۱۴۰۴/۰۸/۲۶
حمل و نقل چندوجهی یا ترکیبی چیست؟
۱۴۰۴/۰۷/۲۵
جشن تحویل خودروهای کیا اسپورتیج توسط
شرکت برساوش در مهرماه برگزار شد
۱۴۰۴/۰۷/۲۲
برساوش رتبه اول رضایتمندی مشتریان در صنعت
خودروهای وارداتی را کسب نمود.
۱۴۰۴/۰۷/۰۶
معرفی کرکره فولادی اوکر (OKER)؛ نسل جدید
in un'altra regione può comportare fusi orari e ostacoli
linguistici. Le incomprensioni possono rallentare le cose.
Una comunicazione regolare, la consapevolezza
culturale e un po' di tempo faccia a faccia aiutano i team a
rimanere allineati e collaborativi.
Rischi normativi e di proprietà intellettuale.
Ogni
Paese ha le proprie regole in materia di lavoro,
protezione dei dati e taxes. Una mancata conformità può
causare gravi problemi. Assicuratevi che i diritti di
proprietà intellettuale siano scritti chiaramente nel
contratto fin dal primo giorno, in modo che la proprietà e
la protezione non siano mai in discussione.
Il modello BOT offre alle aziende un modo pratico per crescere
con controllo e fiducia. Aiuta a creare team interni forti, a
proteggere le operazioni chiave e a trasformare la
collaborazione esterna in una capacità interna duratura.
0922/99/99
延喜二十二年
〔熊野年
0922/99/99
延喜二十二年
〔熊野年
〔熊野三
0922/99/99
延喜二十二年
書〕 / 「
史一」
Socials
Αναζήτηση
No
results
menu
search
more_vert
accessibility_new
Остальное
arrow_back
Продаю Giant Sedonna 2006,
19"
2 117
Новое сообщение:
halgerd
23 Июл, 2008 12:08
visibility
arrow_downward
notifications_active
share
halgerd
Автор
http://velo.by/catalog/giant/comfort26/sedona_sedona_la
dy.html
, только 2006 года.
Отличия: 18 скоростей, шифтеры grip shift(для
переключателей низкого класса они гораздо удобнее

■ How to complete this task
Can you reproduce every one of the lines above, character for character?

■ Finished task
۱۴۰۴/۰۸/۲۶
حمل و نقل چندوجهی یا ترکیبی چیست؟
۱۴۰۴/۰۷/۲۵
جشن تحویل خودروهای کیا اسپورتیج توسط
شرکت برساوش در مهرماه برگزار شد
۱۴۰۴/۰۷/۲۲
برساوش رتبه اول رضایتمندی مشتریان در صنعت
خودروهای وارداتی را کسب نمود.
۱۴۰۴/۰۷/۰۶
معرفی کرکره فولادی اوکر (OKER)؛ نسل جدید
in un'altra regione può comportare fusi orari e ostacoli
linguistici. Le incomprensioni possono rallentare le cose.
Una comunicazione regolare, la consapevolezza
culturale e un po' di tempo faccia a faccia aiutano i team a
rimanere allineati e collaborativi.
Rischi normativi e di proprietà intellettuale.
Ogni
Paese ha le proprie regole in materia di lavoro,
protezione dei dati e taxes. Una mancata conformità può
causare gravi problemi. Assicuratevi che i diritti di
proprietà intellettuale siano scritti chiaramente nel
contratto fin dal primo giorno, in modo che la proprietà e
la protezione non siano mai in discussione.
Il modello BOT offre alle aziende un modo pratico per crescere
con controllo e fiducia. Aiuta a creare team interni forti, a
proteggere le operazioni chiave e a trasformare la
collaborazione esterna in una capacità interna duratura.
0922/99/99
延喜二十二年
〔熊野年
0922/99/99
延喜二十二年
〔熊野年
〔熊野三
0922/99/99
延喜二十二年
書〕 / 「
史一」
Socials
Αναζήτηση
No
results
menu
search
more_vert
accessibility_new
Остальное
arrow_back
Продаю Giant Sedonna 2006,
19"
2 117
Новое сообщение:
halgerd
23 Июл, 2008 12:08
visibility
arrow_downward
notifications_active
share
halgerd
Автор
http://velo.by/catalog/giant/comfort26/sedona_sedona_la
dy.html
, только 2006 года.
Отличия: 18 скоростей, шифтеры grip shift(для
переключателей низкого класса они гораздо удобнее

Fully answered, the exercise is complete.